Originally from Birmingham, Thompson has been living in Beeston in Leeds for the past two years. “It was important to me that the project fit geographically within Chapeltown. For me what I associate Chapeltown with is hair – on the Chapeltown Road there are four of five black hair products shops and hairdressers – so since August I have camped out in hairdressers and barbers shops, making tea, learning how to weave hair and relax hair and talking to people.”

Thompson also tapped into her own personal experiences, speaking to family and friends about their hair stories – and she made some interesting discoveries. “It was quite an emotional thing,” she says. “I really underestimated just how much time my mum spent on my hair and the braiding process. It would take her four hours to take the braids out, then the next day she would have to plait it back up. I had eight hours of undivided attention from my mum.” She heard similar stories from others she spoke to in Leeds. “One girl told me how three of her cousins would come round to put her braids in and I heard another story from a young boy in Chapeltown who has a huge afro and he goes round to his grandmother, who does his hair for him, every day.
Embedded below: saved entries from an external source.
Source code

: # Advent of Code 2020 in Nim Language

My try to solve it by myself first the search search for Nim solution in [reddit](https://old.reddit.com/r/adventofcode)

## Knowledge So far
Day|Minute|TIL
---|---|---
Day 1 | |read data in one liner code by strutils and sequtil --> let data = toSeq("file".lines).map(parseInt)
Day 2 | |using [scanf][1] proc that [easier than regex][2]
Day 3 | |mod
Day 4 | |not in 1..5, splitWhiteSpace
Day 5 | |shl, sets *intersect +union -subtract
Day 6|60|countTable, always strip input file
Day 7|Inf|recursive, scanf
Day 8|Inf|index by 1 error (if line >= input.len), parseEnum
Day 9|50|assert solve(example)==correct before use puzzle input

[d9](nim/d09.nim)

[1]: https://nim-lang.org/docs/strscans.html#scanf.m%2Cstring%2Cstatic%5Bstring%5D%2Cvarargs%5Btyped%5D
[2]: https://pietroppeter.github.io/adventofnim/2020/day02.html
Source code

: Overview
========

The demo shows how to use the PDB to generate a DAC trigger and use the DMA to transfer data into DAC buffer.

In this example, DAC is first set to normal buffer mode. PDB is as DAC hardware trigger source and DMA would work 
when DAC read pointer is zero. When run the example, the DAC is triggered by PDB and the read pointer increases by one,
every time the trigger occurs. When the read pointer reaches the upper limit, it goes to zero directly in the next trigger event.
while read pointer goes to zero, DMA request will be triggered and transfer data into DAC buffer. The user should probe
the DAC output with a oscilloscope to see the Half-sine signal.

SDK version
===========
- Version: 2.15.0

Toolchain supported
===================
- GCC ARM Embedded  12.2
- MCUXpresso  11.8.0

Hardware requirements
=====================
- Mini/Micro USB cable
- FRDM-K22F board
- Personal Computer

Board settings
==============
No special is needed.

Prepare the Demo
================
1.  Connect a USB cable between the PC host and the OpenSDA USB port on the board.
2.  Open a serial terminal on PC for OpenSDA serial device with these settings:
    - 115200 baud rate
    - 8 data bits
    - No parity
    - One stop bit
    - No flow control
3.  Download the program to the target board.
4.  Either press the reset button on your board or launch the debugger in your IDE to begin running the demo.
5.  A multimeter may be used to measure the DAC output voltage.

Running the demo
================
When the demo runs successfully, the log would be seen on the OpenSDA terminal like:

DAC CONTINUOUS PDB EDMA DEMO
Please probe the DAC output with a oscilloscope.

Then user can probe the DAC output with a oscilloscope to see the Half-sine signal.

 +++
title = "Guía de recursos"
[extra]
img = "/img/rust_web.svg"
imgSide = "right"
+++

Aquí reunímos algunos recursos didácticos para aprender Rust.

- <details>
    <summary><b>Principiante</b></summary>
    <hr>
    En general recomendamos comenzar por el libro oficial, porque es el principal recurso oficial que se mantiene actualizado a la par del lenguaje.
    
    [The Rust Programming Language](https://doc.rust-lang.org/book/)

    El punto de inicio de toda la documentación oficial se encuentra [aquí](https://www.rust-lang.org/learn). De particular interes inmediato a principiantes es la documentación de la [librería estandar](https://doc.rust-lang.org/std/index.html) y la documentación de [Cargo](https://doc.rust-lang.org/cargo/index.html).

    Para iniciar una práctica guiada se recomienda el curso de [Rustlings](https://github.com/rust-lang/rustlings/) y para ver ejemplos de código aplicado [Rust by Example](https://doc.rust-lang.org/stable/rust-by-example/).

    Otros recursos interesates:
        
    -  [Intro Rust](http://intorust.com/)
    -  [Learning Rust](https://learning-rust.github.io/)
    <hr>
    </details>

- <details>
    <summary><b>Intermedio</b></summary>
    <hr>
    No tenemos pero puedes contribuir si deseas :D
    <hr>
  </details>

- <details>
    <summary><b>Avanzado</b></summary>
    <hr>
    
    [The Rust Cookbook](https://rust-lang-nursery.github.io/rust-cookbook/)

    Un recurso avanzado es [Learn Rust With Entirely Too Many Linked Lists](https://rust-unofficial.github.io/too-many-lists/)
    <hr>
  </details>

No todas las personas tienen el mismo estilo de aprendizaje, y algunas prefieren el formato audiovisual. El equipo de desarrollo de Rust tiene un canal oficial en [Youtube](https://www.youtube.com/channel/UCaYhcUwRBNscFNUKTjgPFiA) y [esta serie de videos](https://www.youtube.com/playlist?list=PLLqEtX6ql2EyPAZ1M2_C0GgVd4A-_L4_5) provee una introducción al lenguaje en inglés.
These are really beautiful stories – that undivided time with the family and the passing down of knowledge.” Dark and Lovely features an installation in which a giant hair ball or ‘tumble weave’, made from weaves and extensions, hides a barber’s chair in the centre of the gallery. Visitors are encouraged to touch it, while on the walls of the room are objects and mementoes from Thompson’s family home. Thompson will also give daily performances using recorded conversations, music, written text and the hair ball itself in which she explores the social and cultural debate surrounding afro hair and how it contributes to our understanding of black identity. “It is really important to look at beauty standards and the politics of identity and race,” she says. “An afro in the 60s and 70s was a political statement – there was this idea that black hair looked messy and wasn’t respectable. I want to look at how we can reimagine those connotations.” During the performance, the hair ball – which Thompson describes as “something a bit gross” – is transformed into a thing of beauty. “Flowers grow out of the hair and fruit comes out of it,” she explains. “With this piece, because it is so loaded and complicated, I think it is important to make a strong visual image so that people can project what they want onto it.”